= Diversity in open-source software =

Researchers and journalists have found a higher gender disparity and lower racial and ethnic diversity in the open-source-software movement than in the field of computing overall, though a higher proportion of sexual minorities and transgender people than in the general United States population. Despite growing an increasingly diverse user base since its emergence in the 1990s, the field of open-source software development has remained homogeneous, with young men constituting the vast majority of developers.

== Background ==

Open source software is a model of software development where source code is created by a number of volunteers and can be modified by other members of the community. The number of developers working on an open-source project can range from few to thousands, but in many projects only developers deemed trustworthy by the project maintainers will have the privilege of making additions to the main repository. The software developed as open-source is usually freely available to use, with the number of users varying from few to many millions.

Since its inception in the 1990s, as open-source software has continued to grow and offer new solutions to everyday problems, an increasingly diverse user base began to emerge. In contrast, the community of developers has remained homogeneous, dominated by young men.

== Research on possible causes ==

In 2017, GitHub conducted a survey named the Open Source Survey, collecting responses from 5,500 GitHub users. Among the respondents, 18% personally experienced a negative interaction while working on open-source projects, but 50% of them have witnessed such interactions between other people. Dismissive responses, conflict, and unwelcoming language were respectively the third, fourth, and sixth most cited problems encountered in open-source.

Another study from 2017 examined 3 million pull requests from 334,578 GitHub users, identifying 312,909 of them as men and 21,510 as women from the mandatory gender field in the public Google+ profiles tied to the same email addresses as these users were using on GitHub. The authors of the study found code written by women to be accepted more often (78.6%) than code written by men (74.6%). However, among developers who were not insiders of the project, women's code acceptance rates were found to drop by 12.0% if gender was immediately identifiable by GitHub username or profile picture, with only a smaller 3.8% drop observed for men under the same conditions. Comparing their results to a meta-analysis of employment sex discrimination conducted in 2000, the authors observed that they have uncovered only a quarter of the effect found in typical studies of gender bias. The study concludes that gender bias, survivorship and self-selection bias, and women being held to higher performance standards are among plausible explanations of the results.

== Diversity ==

=== Gender diversity ===

The more recent entering of women into the movement has been suggested as the cause of their under-representation in the field; of all women who had contributed to open-source software up until 2013, 38.45% of them began doing so from 2009 to 2013, in comparison to only 18.75% of men.
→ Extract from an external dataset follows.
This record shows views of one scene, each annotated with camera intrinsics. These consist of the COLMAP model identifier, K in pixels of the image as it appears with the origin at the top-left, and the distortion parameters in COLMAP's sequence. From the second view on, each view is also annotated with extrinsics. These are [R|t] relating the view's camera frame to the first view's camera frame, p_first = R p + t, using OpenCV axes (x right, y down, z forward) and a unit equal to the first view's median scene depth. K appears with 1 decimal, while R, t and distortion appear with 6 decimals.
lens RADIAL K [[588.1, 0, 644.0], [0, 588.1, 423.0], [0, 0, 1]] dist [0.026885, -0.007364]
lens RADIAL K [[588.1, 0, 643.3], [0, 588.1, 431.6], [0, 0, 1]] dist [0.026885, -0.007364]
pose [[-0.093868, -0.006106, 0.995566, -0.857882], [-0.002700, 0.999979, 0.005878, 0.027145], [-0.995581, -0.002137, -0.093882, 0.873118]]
The gender ratio in open source is even greater than the field-wide gender disparity in computing. This was found by a number of surveys:
- A 2002 survey of 2,784 open-source-software developers found that 1.1% of them were women.
- A 2013 survey of 2,183 open-source contributors found that 81.4% were men and 10.4% were women. The survey included both software contributors and non-software contributors and found that women were much more likely to be non-software contributors.
- In the GitHub's 2017 Open Source Survey 95% respondents identified as men and only 3% as women, while in the same year about 22.6% of professional computer programmers in the United States were female according to the United States Bureau of Labor Statistics.

=== Racial and ethnic diversity ===

In a 2013 article for the NPR, journalist Gene Demby considered Black people and Latinos to be underrepresented in the open source software development.
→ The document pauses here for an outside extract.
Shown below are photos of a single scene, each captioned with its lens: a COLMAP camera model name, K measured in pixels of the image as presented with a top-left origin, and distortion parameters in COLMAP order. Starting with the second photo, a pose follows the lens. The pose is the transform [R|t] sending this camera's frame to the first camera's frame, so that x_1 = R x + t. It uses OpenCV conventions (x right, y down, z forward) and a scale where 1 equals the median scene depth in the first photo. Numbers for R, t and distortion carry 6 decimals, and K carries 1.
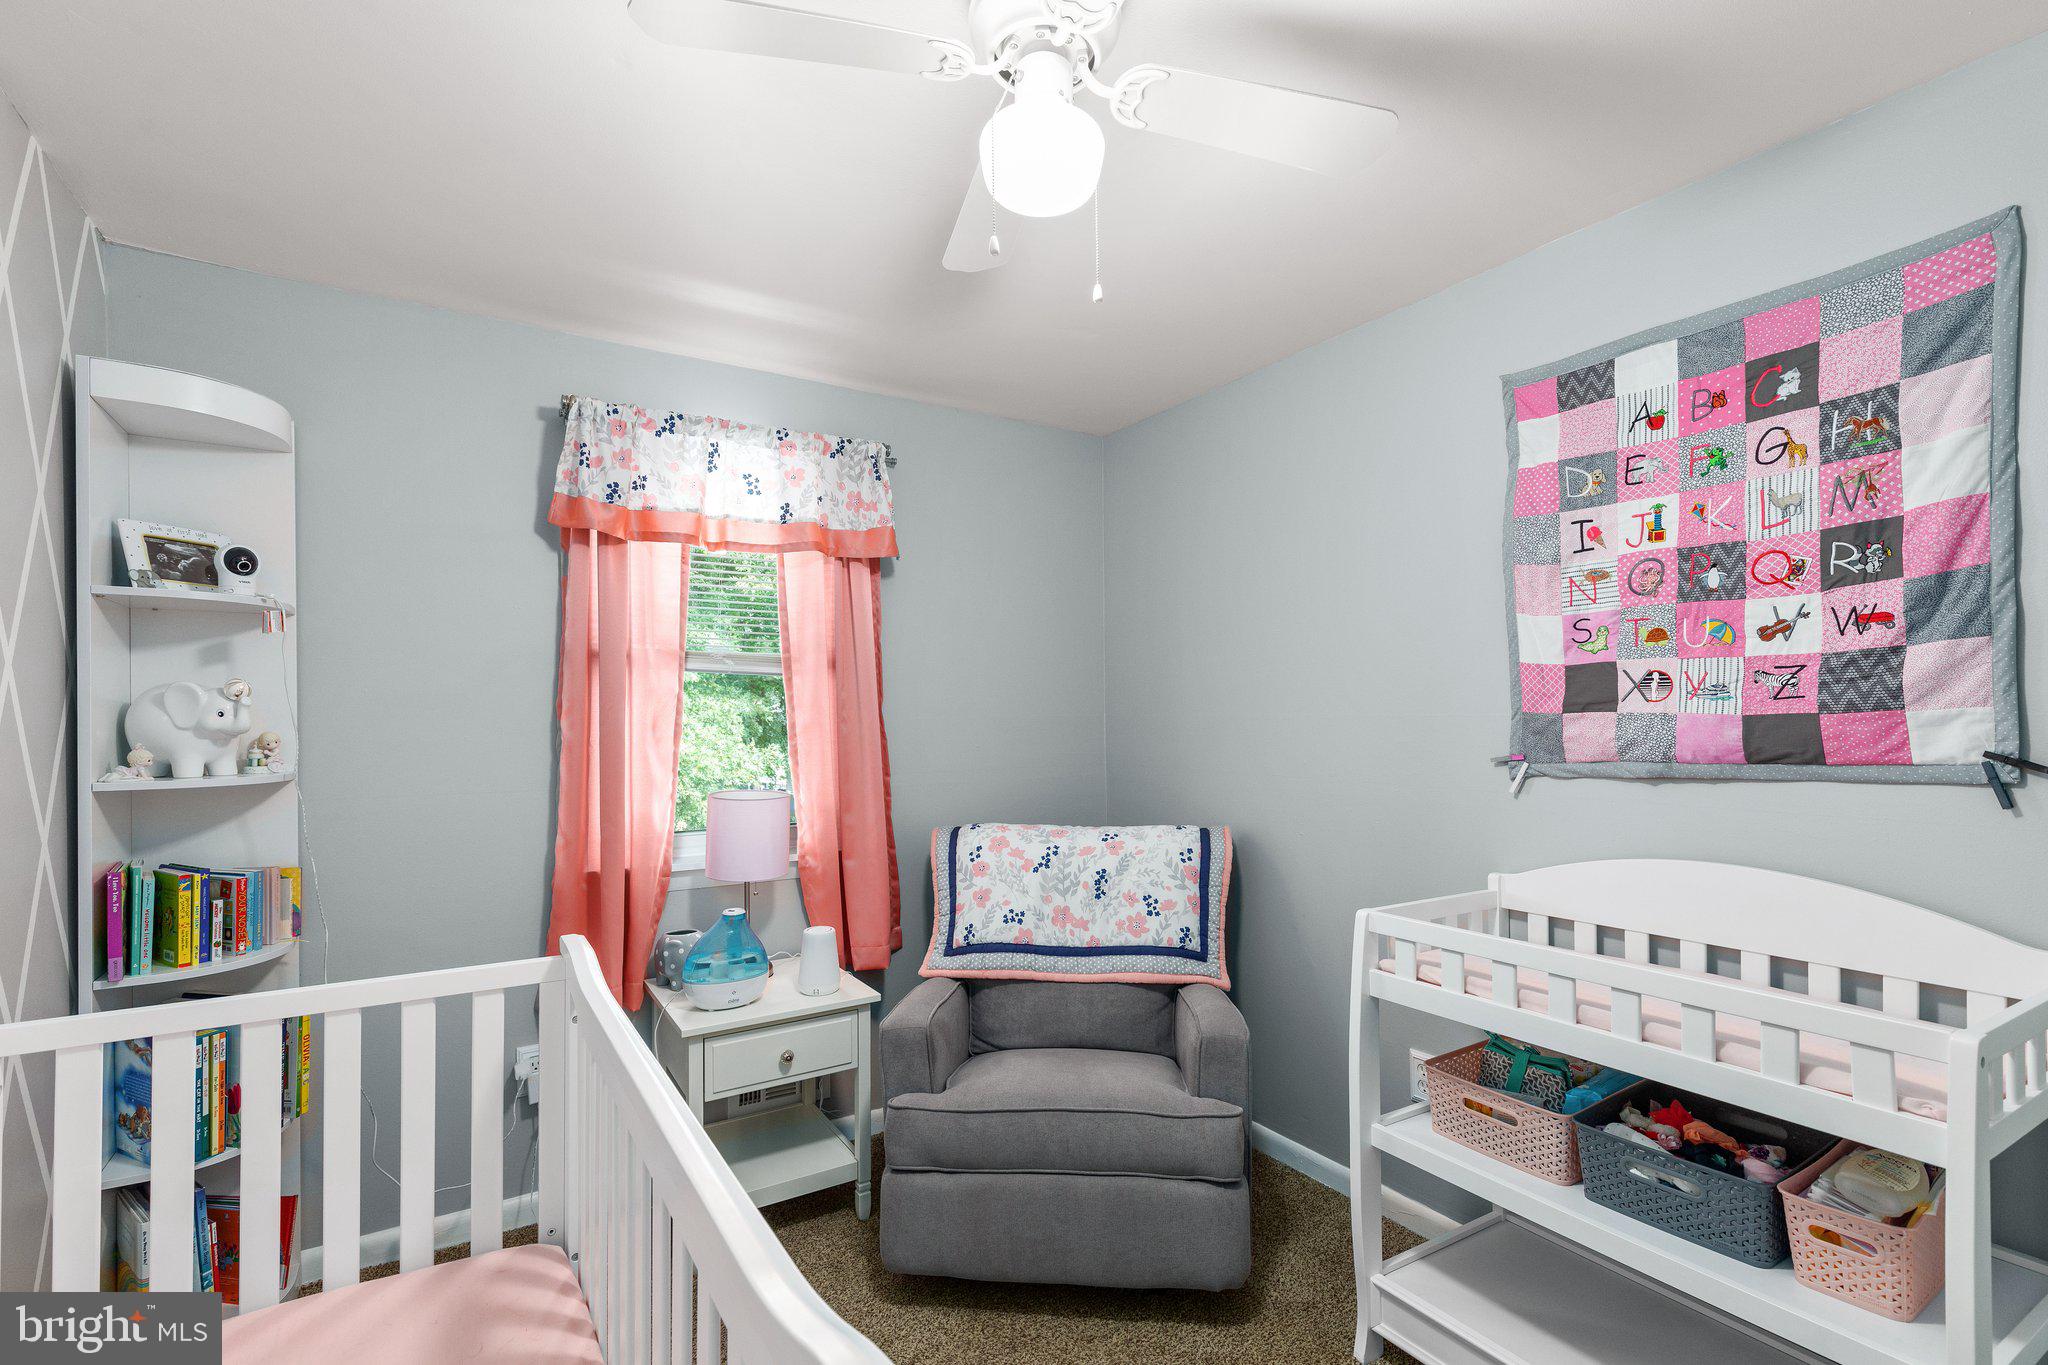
lens RADIAL K [[931.7, 0, 1030.4], [0, 931.7, 709.9], [0, 0, 1]] dist [0.004459, -0.000026]
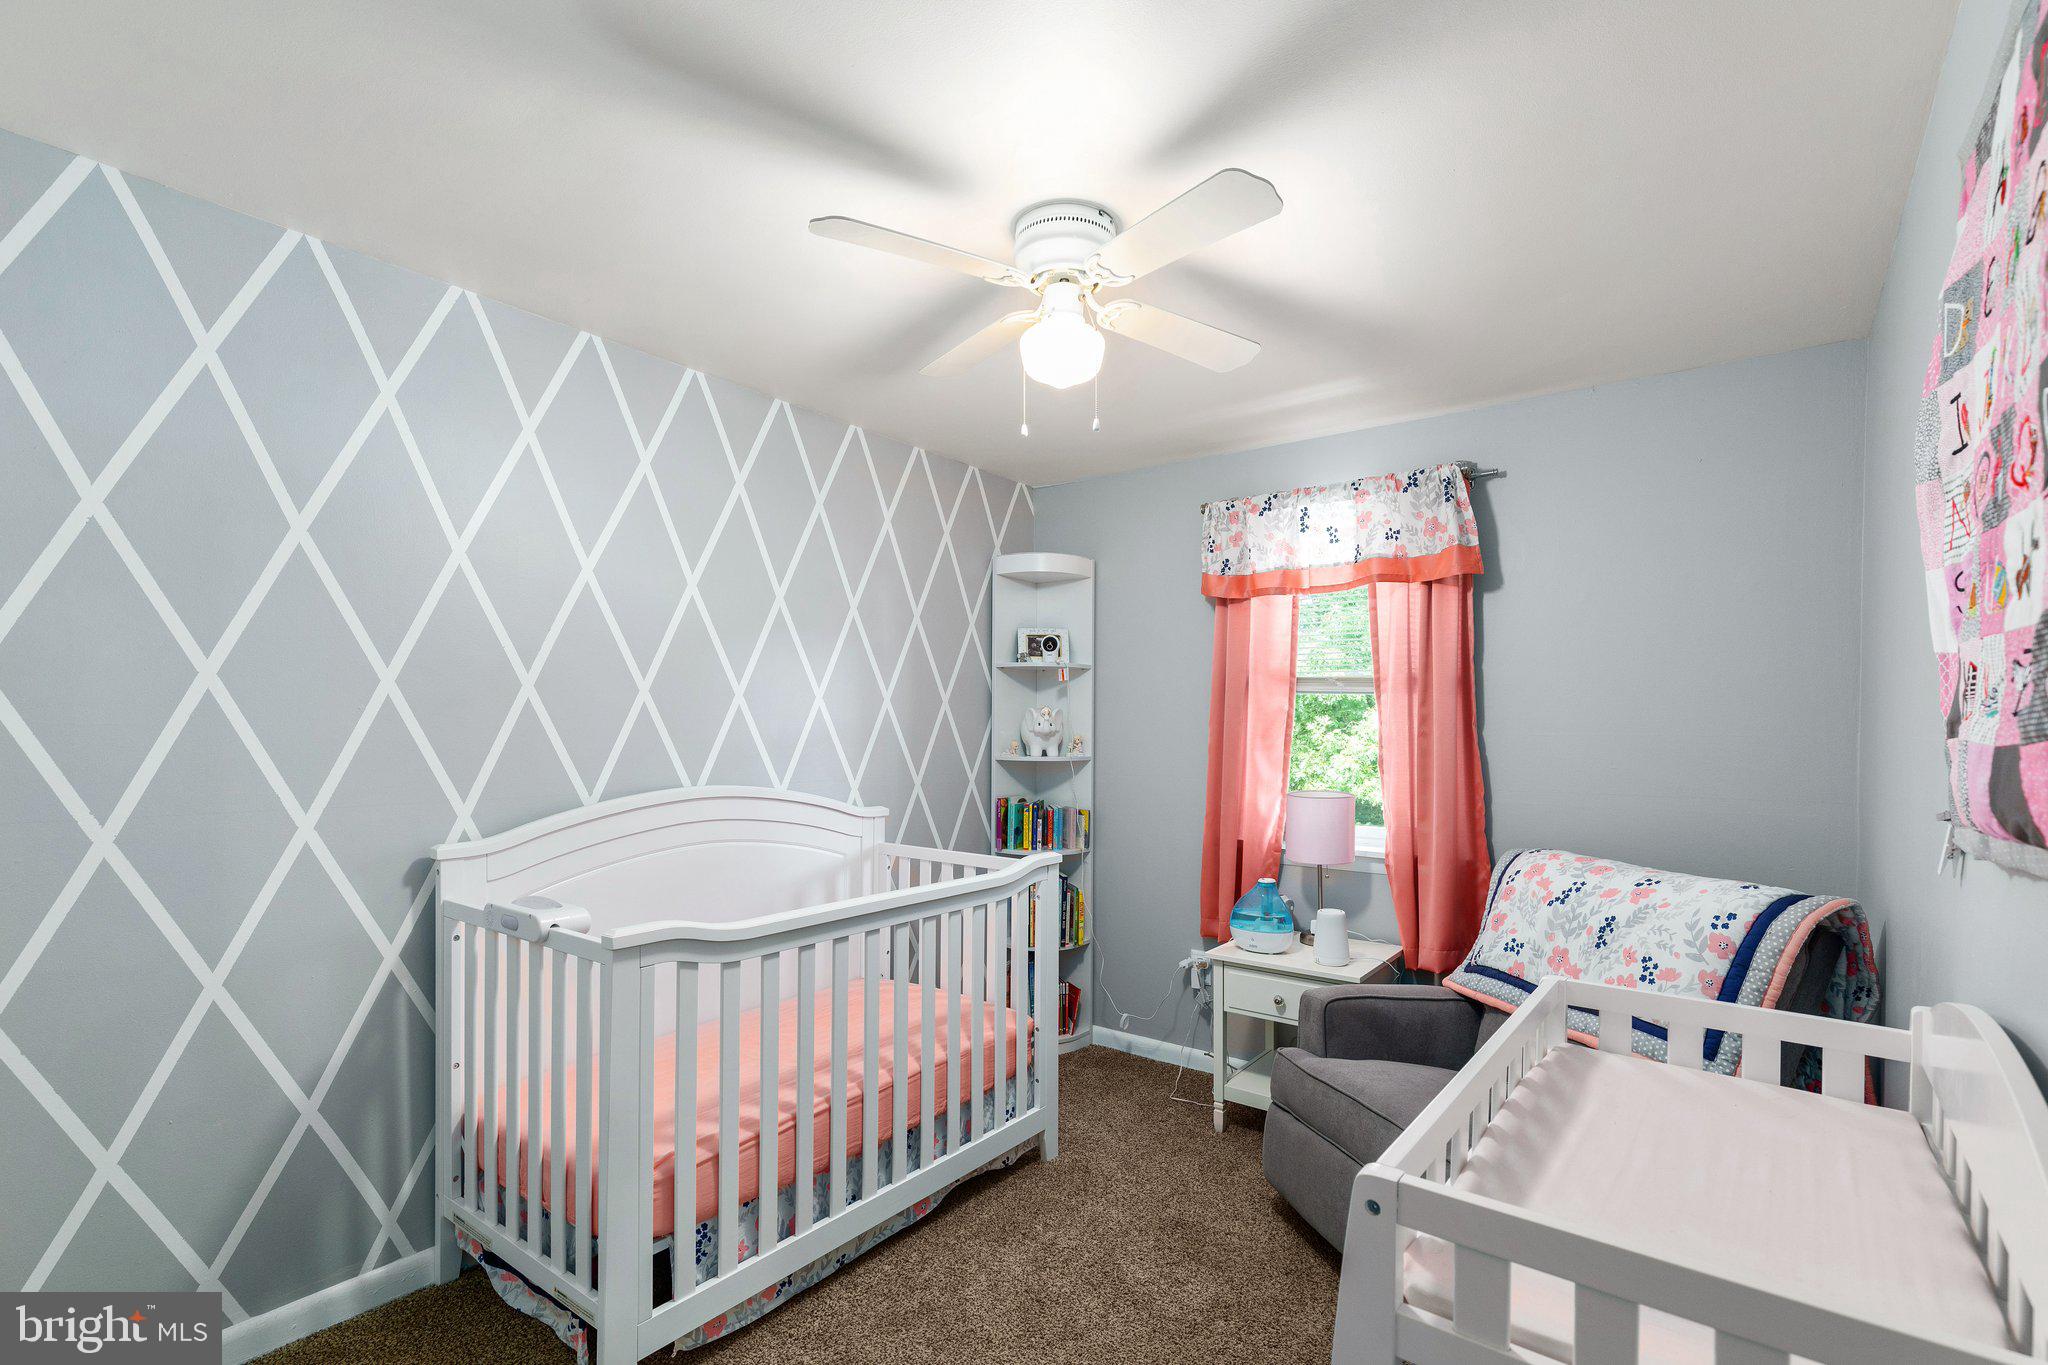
lens RADIAL K [[963.7, 0, 1023.6], [0, 963.7, 741.4], [0, 0, 1]] dist [0.000784, -0.000042]
pose [[0.334853, 0.023634, -0.941974, 0.745902], [-0.004767, 0.999715, 0.023388, -0.004737], [0.942258, -0.003341, 0.334870, 0.217382]]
- In the GitHub's 2017 Open Source Survey the representation of immigrants, from and to anywhere in the world, was 26%.
- In the same survey, 16% of respondents identified as members of ethnic or national minorities in the country where they currently live, while according to the United States Bureau of Labor Statistics, Black, Asian, and Latino people accounted for a total of about 34% of programmers in the United States in 2017.

=== Sexual minority, non-binary, and transgender diversity ===

Among the respondents of GitHub's 2017 Open Source Survey 1% identified as transgender, 1% as non-binary, and 7% as lesbian, gay, bisexual, asexual, or another minority sexual orientation, while according to a Gallup poll in conducted in the same year 4.1% of the United States population identify as LGBT. A 2018 survey of software developers conducted by Stack Overflow found that out of their sample of 100,000, 6.7% in total identified as one of "Bisexual or Queer" (4.3%), "Gay or Lesbian" (2.4%), and "Asexual" (1.9%), while 0.9% identified as "non-binary, genderqueer, or gender non-conforming".

== Organizations and programs ==

LinuxChix is a women-oriented Linux community founded in 1999 encouraging participation in Linux and open-source software by creating conflict-free and nurturing environments for women to do so. Open-source projects and organizations such as Arch Linux, Bitcoin, BonitaSoft, Debian , Drupal, Fedora , FreeNX, GNOME , KDE , Mozilla , PHP, Ubuntu have or had initiatives directed to women to support their participation.